There are a limited number of studies on music perception in animals, which are further limited by the fact that human researchers have difficulty reading the minds of their non-human subjects. Some information was gathered by brain imaging, some by hormone assays on body fluid samples. Some projects collected only heart rate and body temperature. In others, minutes of standing up and lying down were tabulated. Some poor soul had the job of counting barks emitted. Furthermore, the music stimuli employed were extracted from broad categories such as “soft rock” and “classical”. Anyone who’s spent two minutes listening to music will realize immediately that sorting it into categories doesn’t follow a simple, generic algorithm. Put another way, two music aficionados may quickly fall into a debate on the exact genre of a particular piece. Put a third way, one tune dallies along with a handful of butterflies just until Elmer Fudd makes his first appearance, while a different specimen is trotted out for your Independence Day fireworks finale. Both are inarguably (...right?) classical music, but they are carefully selected for the wildly different responses they inspire in the audience.

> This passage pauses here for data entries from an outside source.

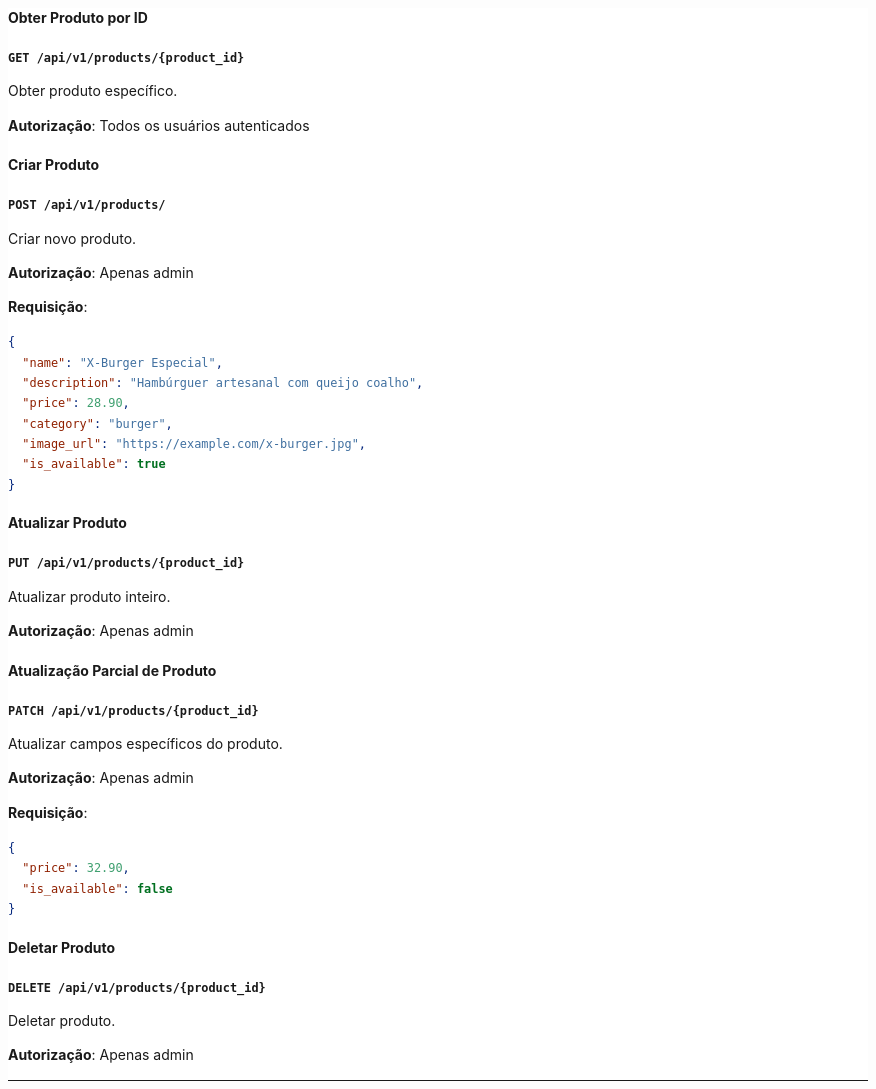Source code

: #### Obter Produto por ID

**`GET /api/v1/products/{product_id}`**

Obter produto específico.

**Autorização**: Todos os usuários autenticados

#### Criar Produto

**`POST /api/v1/products/`**

Criar novo produto.

**Autorização**: Apenas admin

**Requisição**:
```json
{
  "name": "X-Burger Especial",
  "description": "Hambúrguer artesanal com queijo coalho",
  "price": 28.90,
  "category": "burger",
  "image_url": "https://example.com/x-burger.jpg",
  "is_available": true
}
```

#### Atualizar Produto

**`PUT /api/v1/products/{product_id}`**

Atualizar produto inteiro.

**Autorização**: Apenas admin

#### Atualização Parcial de Produto

**`PATCH /api/v1/products/{product_id}`**

Atualizar campos específicos do produto.

**Autorização**: Apenas admin

**Requisição**:
```json
{
  "price": 32.90,
  "is_available": false
}
```

#### Deletar Produto

**`DELETE /api/v1/products/{product_id}`**

Deletar produto.

**Autorização**: Apenas admin

---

(Is it driving you crazy? They are Grieg’s “Morning Mood” and “1812 Overture” by Tchaikovsky.)
To further confuse the issue, animals of different species vary in their ability to perceive and process sound energy. Most animals have hearing more acute than ours, with the capacity to detect sounds that are too soft for humans and pitches that are either way too low (whales and elephants, for example) or way too high (bats and dolphins) for the human ear. This means that “human music” may prove to be totally inappropriate (i.e., irritating) in terms of pitch or volume, or the inclusion of “invisible” sounds.
A few research groups have tackled that issue by attempting to create sound palettes tailored to a particular species. Pitches are selected to match the physiology of the subject’s auditory apparatus, as noted above. Tempos are generally chosen to match the target species’ innate biological rhythm, since it’s widely believed that a beat matching one’s own resting heart rate exerts a calming influence on listeners. Results were somewhat encouraging in felines; dogs presented more of a challenge.
We actually know so little about the concept of “music”. One man’s trash is another man’s treasure, and so forth. Music can make us cry, bounce, close our eyes in ecstasy, or consider throwing ourselves out of a moving vehicle. It’s impossible to quantify. If we can’t comprehend music itself, how can we hope to understand the route it may take through a non-human ear and brain?